■ **Assignment**: In the interview passage about Anita Lane, copy out word for word the stretch from "I just taped" through "of that song.".

NC: Yeah. Anita Lane was one of the original members of the Bad Seeds when the music scene in Melbourne was starting to emerge. When we young guys were sort of coming out of art schools and off the streets and so forth, and starting to make bands. We were this sort of dark, drug addicted force, that circled around this girl, Anita Lane, who sort of emerged at the same time, who we all were in love with. She was just this gorgeous, laughing, light, bright, flaming force that had enormous influence over us all. And we were boyfriend and girlfriend for years. And then she made some lovely records of her own with Mick Harvey, but eventually became more and more reclusive.

I just taped a little bit of conversation on a phone call we were having. I would ring pretty regularly over the years and I just caught this little bit. Then I remembered I had this little bit of of her speaking, from a phone call, about how we used to write songs together. She’s sort of trapped in a little remembering loop. When she’s talking about that, her life had changed terribly. She was sort of locked in a house on her own, more or less. She’s remembering what it used to be like. It was incredibly affecting to put that on the end of that song.

■ **Data extract**:
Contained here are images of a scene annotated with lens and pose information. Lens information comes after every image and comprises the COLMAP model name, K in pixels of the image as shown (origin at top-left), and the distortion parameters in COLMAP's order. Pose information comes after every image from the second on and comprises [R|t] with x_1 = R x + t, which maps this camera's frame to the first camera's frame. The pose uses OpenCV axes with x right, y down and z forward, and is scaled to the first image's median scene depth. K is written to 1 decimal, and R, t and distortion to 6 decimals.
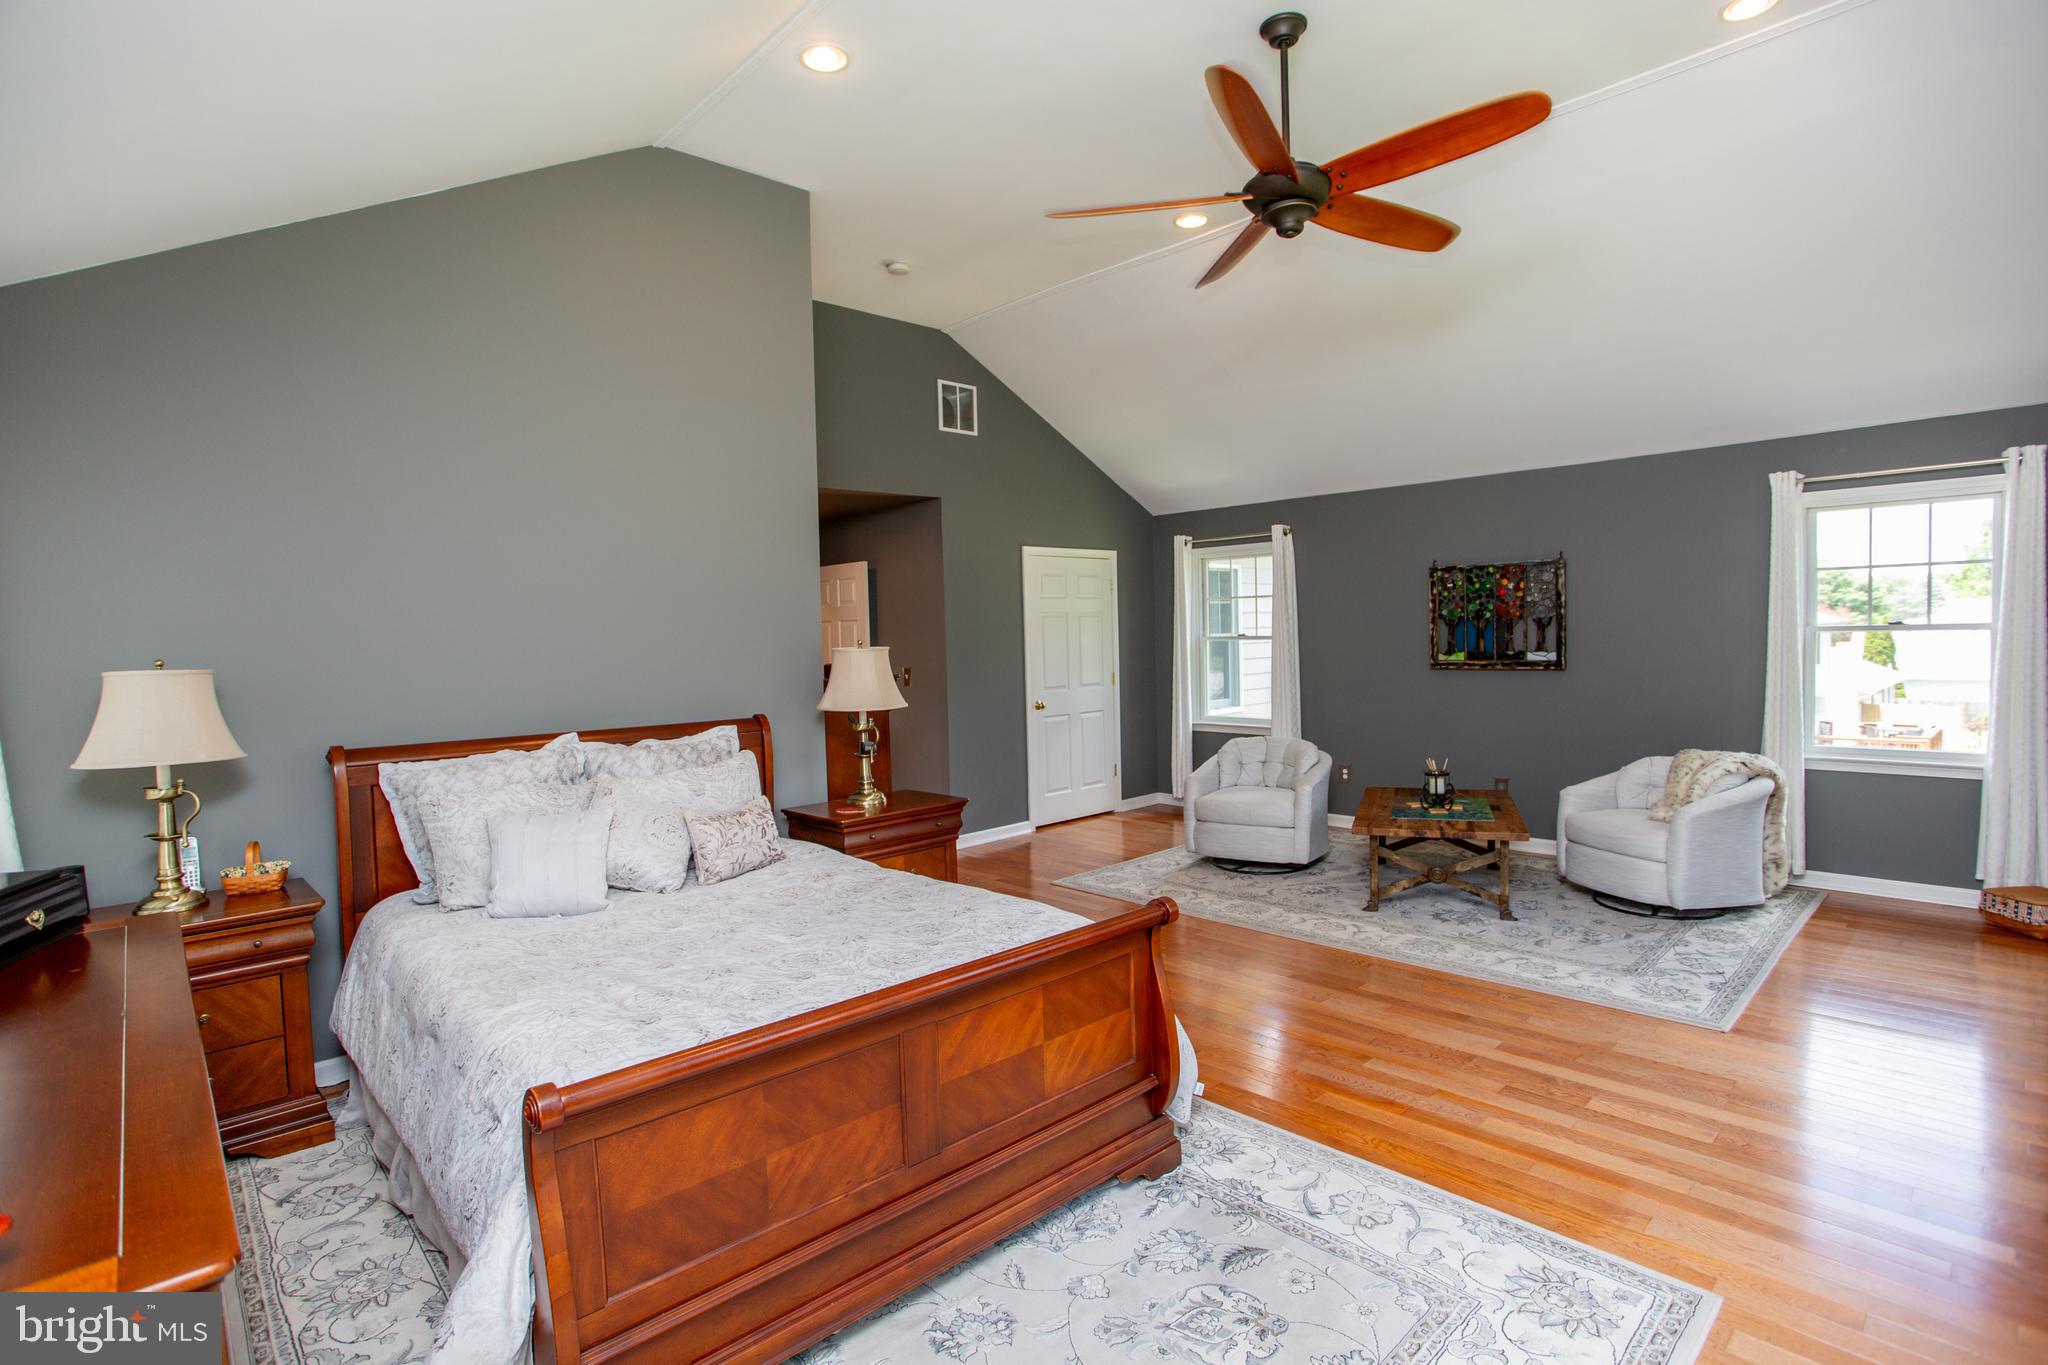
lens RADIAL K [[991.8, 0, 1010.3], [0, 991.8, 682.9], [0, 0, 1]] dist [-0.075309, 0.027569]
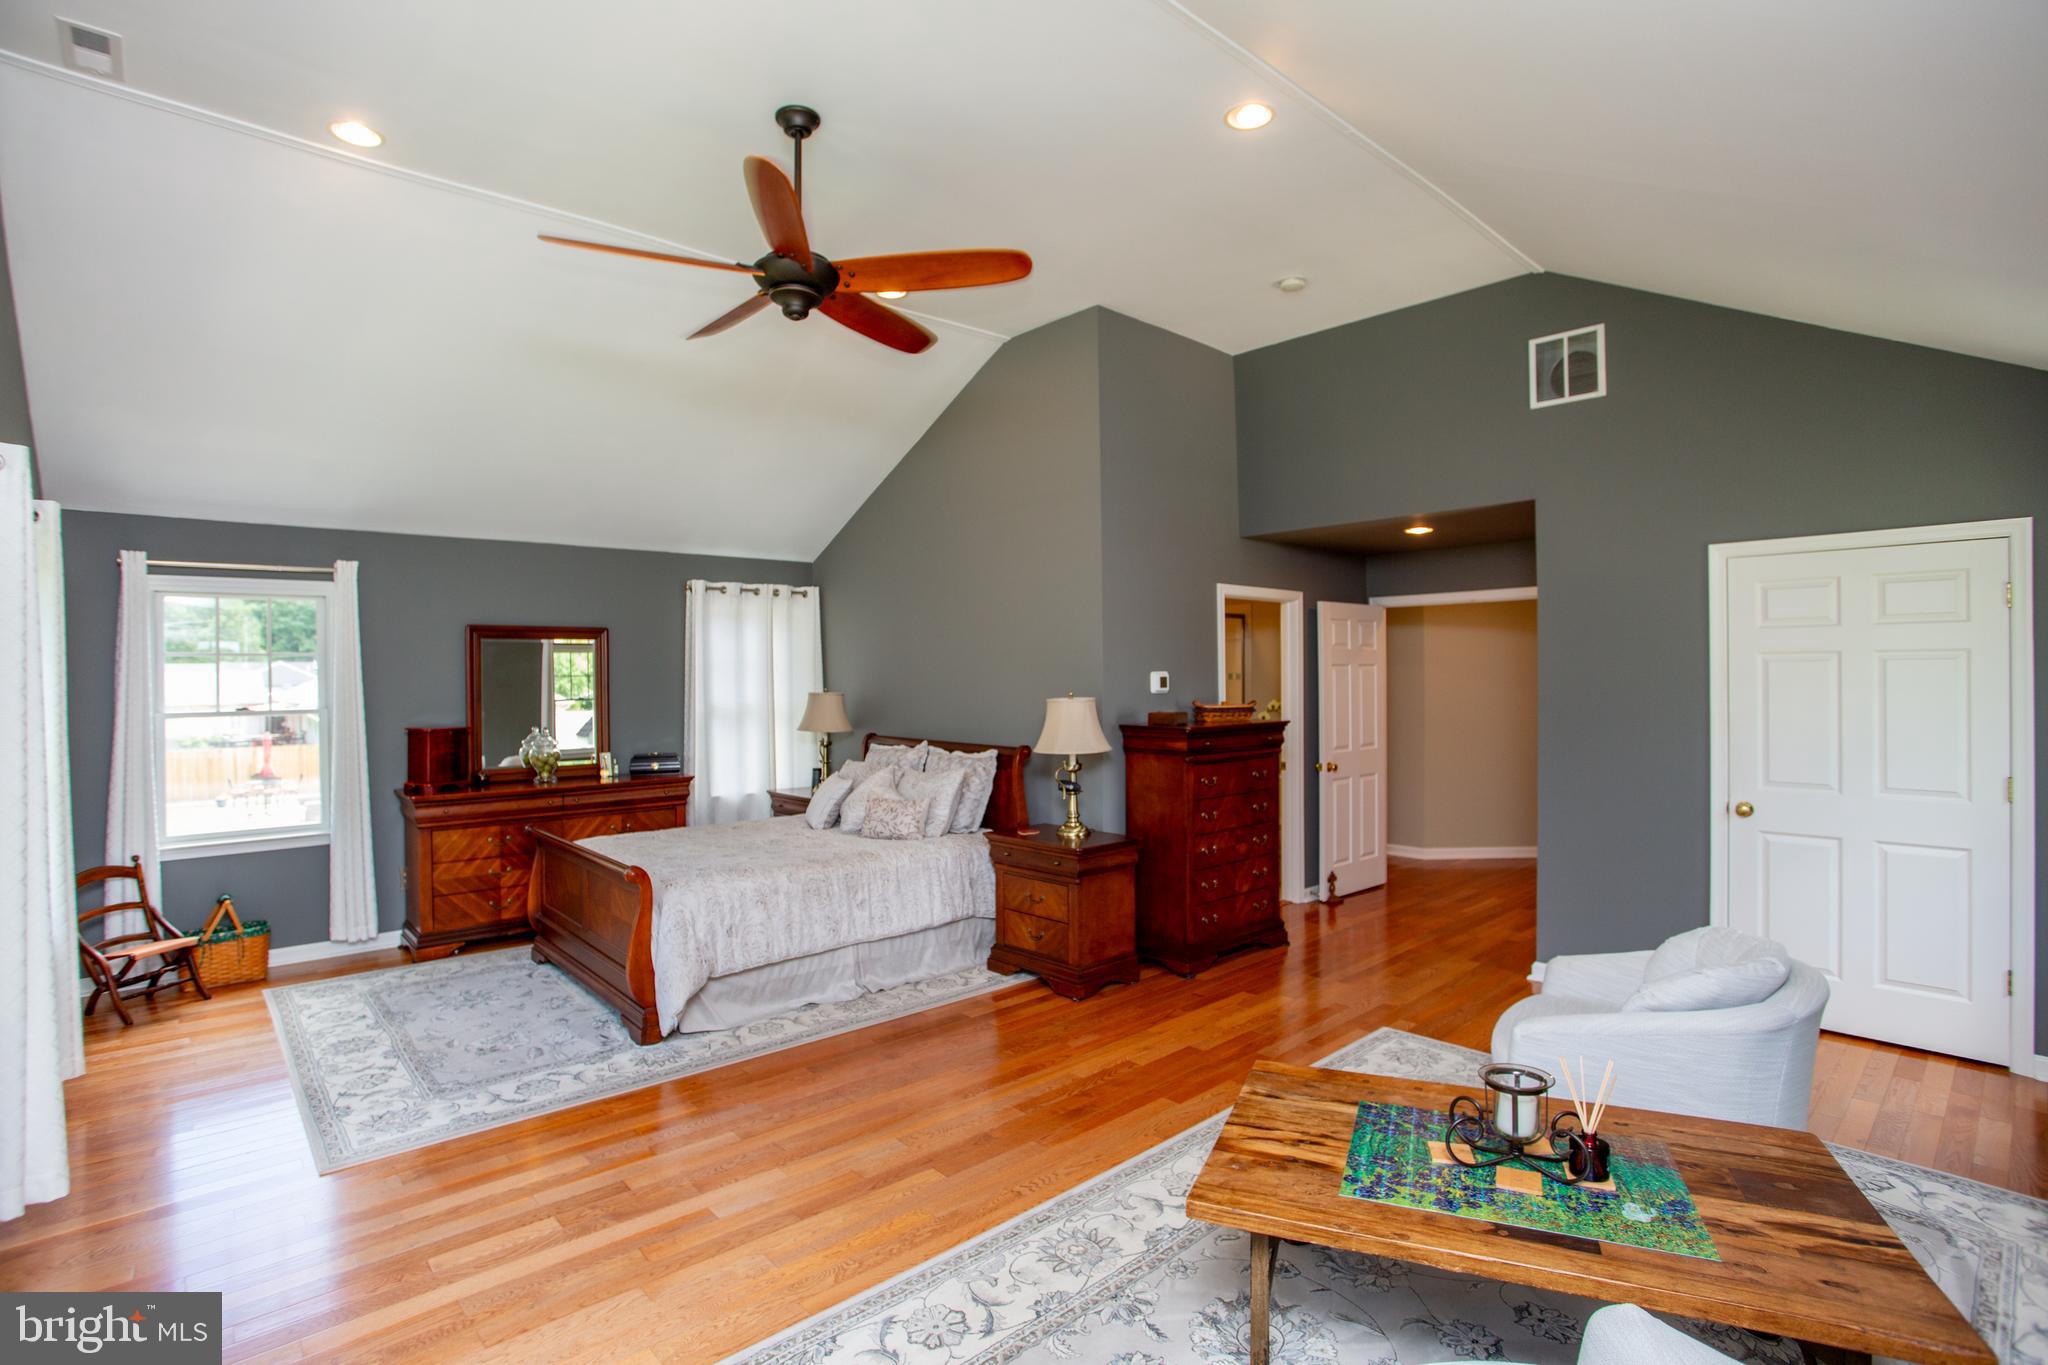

■ **Solution to this problem**:
I just taped a little bit of conversation on a phone call we were having. I would ring pretty regularly over the years and I just caught this little bit. Then I remembered I had this little bit of of her speaking, from a phone call, about how we used to write songs together. She’s sort of trapped in a little remembering loop. When she’s talking about that, her life had changed terribly. She was sort of locked in a house on her own, more or less. She’s remembering what it used to be like. It was incredibly affecting to put that on the end of that song.